Doch Betroffene sind sich selbst größerer Fehlstellungen ihrer Beine oft nicht bewusst. „Wir raten deshalb dringend, schon leichtere Beschwerden, etwa einen Anlauf- und Belastungsschmerz beim Aufstehen oder Treppensteigen, abklären zu lassen“, betont Prof. Dr. Karl-Dieter Heller, Chefarzt der Orthopädischen Klinik am Herzogin Elisabeth Hospital in Braunschweig. „Denn diese Beschwerden sind oft Frühwarnzeichen für eine
Überlastung von Kniegelenken, Knorpeln und Menisken.“ Rechtzeitig erkannt, könne der Gelenkknorpel möglicherweise noch gerettet werden.
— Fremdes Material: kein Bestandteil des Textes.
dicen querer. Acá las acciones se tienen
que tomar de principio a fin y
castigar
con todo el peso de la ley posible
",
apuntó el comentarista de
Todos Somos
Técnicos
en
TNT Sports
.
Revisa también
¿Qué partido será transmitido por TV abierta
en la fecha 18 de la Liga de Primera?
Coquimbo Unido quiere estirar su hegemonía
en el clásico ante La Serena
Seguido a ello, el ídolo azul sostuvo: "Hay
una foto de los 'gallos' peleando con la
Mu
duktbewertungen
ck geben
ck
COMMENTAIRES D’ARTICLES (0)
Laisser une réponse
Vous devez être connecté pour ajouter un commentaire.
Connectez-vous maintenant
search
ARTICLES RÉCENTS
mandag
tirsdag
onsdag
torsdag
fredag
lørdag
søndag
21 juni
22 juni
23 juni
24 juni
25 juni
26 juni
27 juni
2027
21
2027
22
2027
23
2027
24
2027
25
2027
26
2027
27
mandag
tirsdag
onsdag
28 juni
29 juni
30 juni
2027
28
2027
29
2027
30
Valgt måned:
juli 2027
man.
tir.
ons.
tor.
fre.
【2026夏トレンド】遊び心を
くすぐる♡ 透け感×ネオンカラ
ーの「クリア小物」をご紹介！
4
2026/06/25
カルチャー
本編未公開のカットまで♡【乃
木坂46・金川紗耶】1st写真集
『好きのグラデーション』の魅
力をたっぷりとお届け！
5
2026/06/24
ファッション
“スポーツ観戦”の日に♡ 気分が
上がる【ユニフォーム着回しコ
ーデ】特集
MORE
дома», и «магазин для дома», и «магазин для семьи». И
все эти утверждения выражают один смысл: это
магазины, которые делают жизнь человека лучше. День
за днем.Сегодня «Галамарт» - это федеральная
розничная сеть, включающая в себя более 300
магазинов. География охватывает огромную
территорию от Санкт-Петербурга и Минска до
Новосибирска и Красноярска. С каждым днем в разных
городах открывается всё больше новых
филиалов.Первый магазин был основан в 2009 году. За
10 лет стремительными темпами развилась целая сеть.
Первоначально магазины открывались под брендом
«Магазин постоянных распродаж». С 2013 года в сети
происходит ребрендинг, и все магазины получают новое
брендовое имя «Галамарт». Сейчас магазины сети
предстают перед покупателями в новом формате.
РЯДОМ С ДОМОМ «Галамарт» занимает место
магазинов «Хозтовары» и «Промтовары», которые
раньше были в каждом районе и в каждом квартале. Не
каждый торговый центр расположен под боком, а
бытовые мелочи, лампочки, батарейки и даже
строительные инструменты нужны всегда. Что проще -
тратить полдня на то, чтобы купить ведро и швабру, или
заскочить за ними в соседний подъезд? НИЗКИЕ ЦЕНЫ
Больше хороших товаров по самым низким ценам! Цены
X- und O-Beine sind keine Seltenheit
Optimal ist eine gerade Beinstellung. Hier liegen die Mitte von Hüfte-, Knie- und Sprunggelenk auf einer Achse. Mit Ganzbeinröntgenaufnahmen, die im Stehen angefertigt werden, bestimmen Ärzte Abweichungen der Beinachse gradgenau. Einen ersten Eindruck über seine Beinstellung könne sich jedoch jeder vor dem Spiegel, mit kurzer Hose oder Leggings bekleidet, verschaffen. „Die meisten Menschen haben von Natur aus leichte X- oder O-Beine“, sagt Prof. Dr. Florian Gebhard, Ärztlicher Direktor der Klinik für Unfall-, Hand-, Plastische und Wiederherstellungschirurgie am Universitätsklinikum Ulm. „Verursachen sie keine Beschwerden, bedürfen sie in der Regel keiner Behandlung.“
Bei einer X-Bein-Stellung weichen Unterschenkel und Füße von der Ideallinie nach außen ab, die Knieinnenseiten berühren sich, nicht aber die Fußknöchel. Dadurch werden die Außenseiten des Kniegelenks zu stark belastet. Bei O-Beinen haben die Fußknöchel Kontakt, die Knie stehen jedoch weit auseinander. Die Hauptlast liegt hier auf der Innenseite der Kniegelenke. Die Folge beider Achsabweichungen: frühzeitige
Kniearthrosen.
Fehlstellung korrigieren
Die Therapie besteht zunächst im Tragen von Einlagen und Schuhaußen- beziehungsweise Innenranderhöhungen, die die Überbelastung ausgleichen sollen. „Des Weiteren empfehlen wir gezielte Physiotherapie zur Stellungskorrektur und Kräftigung der beteiligten Muskelpartien rund um das Kniegelenk“, so Heller. Wichtig sei auch, bei
Übergewicht abzunehmen.
„Reichen diese Maßnahmen nicht aus, um die Lasten besser zu verteilen, lohnt es sich oft, die Beinachse operativ zu begradigen“, führt Heller aus. Bei der sogenannten Umstellungsosteotomie sägt der Chirurg den Knochen zu 90 Prozent durch und klappt ihn so weit auf, dass die Beinachse wieder stimmt. Die dabei entstandene Lücke ist oft so gering, dass sie von alleine zuwächst. Alternativ kann der Arzt den Leerraum mit patienteneigenem Knochen aus dem Beckenkamm oder künstlichem Knochenmaterial füllen. Anschließend stabilisiert er das OP-Gebiet mit einer Platte, die er nach Abschluss der Heilung wieder entfernt. Bei O-Beinen findet die Korrektur meist am Schienbeinknochen statt, bei X-Beinen auch am Oberschenkelknochen.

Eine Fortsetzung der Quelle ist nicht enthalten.